Lückenschliessung in der Steuerüberwachung 

Erben sollen die Verrechnungssteuer auf Erbschaftserträgen inskünftig in ihrem Wohnkanton zurückfordern.

Diese Änderung der Verordnung über die Verrechnungssteuer hat der Bundesrat (BR) an seiner Sitzung vom 03.02.2021 beschlossen.

Die Verordnungsänderung wurde auf den 01.01.2022 in Kraft gesetzt.

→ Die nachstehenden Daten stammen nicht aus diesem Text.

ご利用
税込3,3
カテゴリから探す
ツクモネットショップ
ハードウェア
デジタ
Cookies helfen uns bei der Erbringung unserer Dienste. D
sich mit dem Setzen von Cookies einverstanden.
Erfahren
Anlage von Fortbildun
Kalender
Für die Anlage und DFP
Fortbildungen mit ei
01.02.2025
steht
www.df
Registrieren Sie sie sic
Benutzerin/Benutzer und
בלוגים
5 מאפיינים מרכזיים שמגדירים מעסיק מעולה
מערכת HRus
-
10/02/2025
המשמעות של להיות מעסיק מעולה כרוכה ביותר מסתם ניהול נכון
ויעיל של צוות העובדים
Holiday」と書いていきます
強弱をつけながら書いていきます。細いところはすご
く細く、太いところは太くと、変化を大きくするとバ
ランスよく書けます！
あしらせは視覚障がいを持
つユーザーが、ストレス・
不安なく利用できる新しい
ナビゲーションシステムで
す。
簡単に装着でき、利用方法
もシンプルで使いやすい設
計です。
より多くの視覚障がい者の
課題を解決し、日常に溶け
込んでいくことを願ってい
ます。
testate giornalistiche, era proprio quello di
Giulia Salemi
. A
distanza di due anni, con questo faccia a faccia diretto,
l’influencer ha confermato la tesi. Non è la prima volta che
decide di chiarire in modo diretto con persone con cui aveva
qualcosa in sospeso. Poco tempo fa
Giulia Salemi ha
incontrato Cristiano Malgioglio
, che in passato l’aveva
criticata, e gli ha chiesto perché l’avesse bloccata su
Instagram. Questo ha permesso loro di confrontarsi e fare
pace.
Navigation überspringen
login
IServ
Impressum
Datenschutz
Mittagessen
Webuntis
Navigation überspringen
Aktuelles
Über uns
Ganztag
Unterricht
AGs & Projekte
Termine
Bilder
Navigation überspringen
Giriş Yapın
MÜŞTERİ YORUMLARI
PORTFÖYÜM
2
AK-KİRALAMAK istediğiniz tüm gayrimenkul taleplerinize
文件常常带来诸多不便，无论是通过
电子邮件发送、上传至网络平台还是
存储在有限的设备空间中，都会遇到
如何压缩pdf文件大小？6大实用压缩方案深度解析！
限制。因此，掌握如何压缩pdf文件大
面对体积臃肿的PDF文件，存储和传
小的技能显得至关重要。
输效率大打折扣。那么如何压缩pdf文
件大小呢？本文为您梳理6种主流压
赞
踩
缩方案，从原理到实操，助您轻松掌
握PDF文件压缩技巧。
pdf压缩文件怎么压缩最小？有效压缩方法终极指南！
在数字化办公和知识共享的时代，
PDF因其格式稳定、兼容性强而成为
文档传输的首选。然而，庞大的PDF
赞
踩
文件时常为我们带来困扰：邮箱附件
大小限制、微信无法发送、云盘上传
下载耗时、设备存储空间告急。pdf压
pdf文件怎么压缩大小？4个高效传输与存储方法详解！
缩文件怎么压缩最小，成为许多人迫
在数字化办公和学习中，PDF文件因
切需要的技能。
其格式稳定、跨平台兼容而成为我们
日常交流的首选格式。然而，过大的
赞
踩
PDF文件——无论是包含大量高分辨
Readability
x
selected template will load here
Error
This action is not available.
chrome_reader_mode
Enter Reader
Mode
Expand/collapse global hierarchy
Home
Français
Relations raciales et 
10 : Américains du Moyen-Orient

Bis anhin war der Kanton des letzten Wohnsitzes des Erblassers für die Rückerstattung der Verrechnungssteuer an die Erben zuständig.

Künftig sollen die Erben einer unverteilten Erbschaft die Verrechnungssteuer auf dem Erbschaftserträgen in ihrem Wohnsitzkanton zurückfordern können.

So könne laut BR die Erfassung mit der Einkommens- und Vermögenssteuer und die korrekte Rückerstattung der Verrechnungssteuer bei interkantonalen Sachverhalten besser sichergestellt werden.

Der Bundesrat hat zu diesem Themenkreis bis 23.03.2020 eine Vernehmlassung durchgeführt. Das Vernehmlassung erbrachte eine grossmehrheitliche Befürwortung dieser Änderung.

In der gleichen Vernehmlassung hatte der Bundesrat vorgeschlagen, dass Rückerstattungsforderungen von Bundesbediensteten im Ausland künftig von den Kantonen geprüft werden sollten, statt wie bisher von der Eidgenössischen Steuerverwaltung ESTV. – Aufgrund des ablehnenden Vernehmlassungsergebnisses verzichtete der BR nun auf diese Änderung.